Ahí reside, probablemente, la moderna complejidad de Stevenson. Una complejidad que prefigura otro género de nuestros días: el género negro. En Poe, maestro absoluto del relato fantástico, la extinción de una amenaza conlleva la recuperación de la normalidad y el restablecimiento de un orden previo. A la contra, el imperio del mal conducirá a sus protagonistas a la condenación y el oprobio. En Stevenson esto ya no es así; del mal nacerá un bien no exento de amargura. Y del bien habrá nacido un mal, doloroso e imprevisto. El final de Olalla, bajo el aspecto de un cuento gótico tradicional, impone la definitiva separación de unos amantes. La resolución de Markheim, escrito a la manera de un delirio diurno, presenta como salvación, como hecho redimible, la estúpida comisión de un crimen. Lo extraño, lo fantástico, habrá remitido. Y todo, como quiere Todorov, será susceptible de una explicación clara y sencilla.
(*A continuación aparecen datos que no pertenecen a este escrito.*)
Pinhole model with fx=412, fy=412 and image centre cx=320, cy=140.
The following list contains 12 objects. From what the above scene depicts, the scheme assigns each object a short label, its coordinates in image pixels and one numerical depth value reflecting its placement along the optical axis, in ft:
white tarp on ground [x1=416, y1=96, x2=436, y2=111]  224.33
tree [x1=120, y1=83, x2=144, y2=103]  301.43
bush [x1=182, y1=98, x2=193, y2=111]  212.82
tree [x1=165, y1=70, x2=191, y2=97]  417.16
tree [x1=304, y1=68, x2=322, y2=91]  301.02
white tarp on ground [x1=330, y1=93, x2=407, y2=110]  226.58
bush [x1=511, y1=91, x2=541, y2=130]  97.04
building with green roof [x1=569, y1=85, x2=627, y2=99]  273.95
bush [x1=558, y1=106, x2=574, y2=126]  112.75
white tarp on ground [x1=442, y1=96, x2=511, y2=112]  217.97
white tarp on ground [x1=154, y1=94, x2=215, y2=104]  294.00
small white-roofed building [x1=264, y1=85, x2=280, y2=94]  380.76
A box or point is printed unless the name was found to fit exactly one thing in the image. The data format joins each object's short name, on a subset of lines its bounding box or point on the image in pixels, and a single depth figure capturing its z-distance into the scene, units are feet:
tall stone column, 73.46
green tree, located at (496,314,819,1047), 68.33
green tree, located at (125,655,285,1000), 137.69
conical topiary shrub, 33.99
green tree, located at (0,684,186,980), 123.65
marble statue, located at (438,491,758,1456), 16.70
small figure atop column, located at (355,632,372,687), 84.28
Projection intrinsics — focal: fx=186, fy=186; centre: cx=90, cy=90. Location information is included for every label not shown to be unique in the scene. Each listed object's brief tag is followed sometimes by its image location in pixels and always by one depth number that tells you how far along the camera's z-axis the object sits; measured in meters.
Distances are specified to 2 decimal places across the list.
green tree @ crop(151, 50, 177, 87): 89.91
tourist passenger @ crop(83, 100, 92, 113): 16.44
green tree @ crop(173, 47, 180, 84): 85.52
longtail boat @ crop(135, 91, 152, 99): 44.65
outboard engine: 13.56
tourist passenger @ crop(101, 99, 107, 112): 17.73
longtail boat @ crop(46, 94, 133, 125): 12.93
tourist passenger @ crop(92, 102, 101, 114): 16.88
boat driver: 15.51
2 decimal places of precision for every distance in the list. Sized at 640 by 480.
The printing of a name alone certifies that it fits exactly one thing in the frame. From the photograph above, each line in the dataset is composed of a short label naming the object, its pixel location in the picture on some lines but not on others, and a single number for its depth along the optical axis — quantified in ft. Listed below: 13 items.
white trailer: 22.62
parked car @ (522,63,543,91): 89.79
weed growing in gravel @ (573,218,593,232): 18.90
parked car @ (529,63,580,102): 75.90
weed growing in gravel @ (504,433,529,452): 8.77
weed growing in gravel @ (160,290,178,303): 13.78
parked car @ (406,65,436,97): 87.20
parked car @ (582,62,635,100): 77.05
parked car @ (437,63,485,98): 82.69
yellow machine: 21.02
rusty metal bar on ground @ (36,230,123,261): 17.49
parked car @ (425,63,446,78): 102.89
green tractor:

Sin embargo, la normalidad recuperada será una normalidad otra, donde el dolor y el orgullo, la razón y el espanto se habrán dado la mano.

El hecho mismo de que Stevenson haya escogido el vampirismo para representar dicho drama, no hace sino señalar en esta dirección. Todos los vampiros anteriores, desde Goethe, Hoffmann, Polidori, Le Fanu, Gautier, Maupassant, Tolstoi, Féval, etcétera, hasta el vampiro arquetípico de Stoker, son la acuñación, la figura antropomorfa, de fuerzas ingobernables y maléficas. Y sólo el exterminio de esta monstruosidad arqueológica hará posible la recuperación del orden natural de las cosas. No obstante, la dulce, la hermosa Olalla de Stevenson, es a un tiempo el monstruo y su refutación, abrazada a una cruz de piedra. A lo cual debe añadirse otro notable hallazgo: Stevenson, y modernamente Joan Perucho, sitúan al vampiro en España, vieja frontera con el Islam, como la Valaquia de Vlad el Empalador, el áspero caudillo Tepes.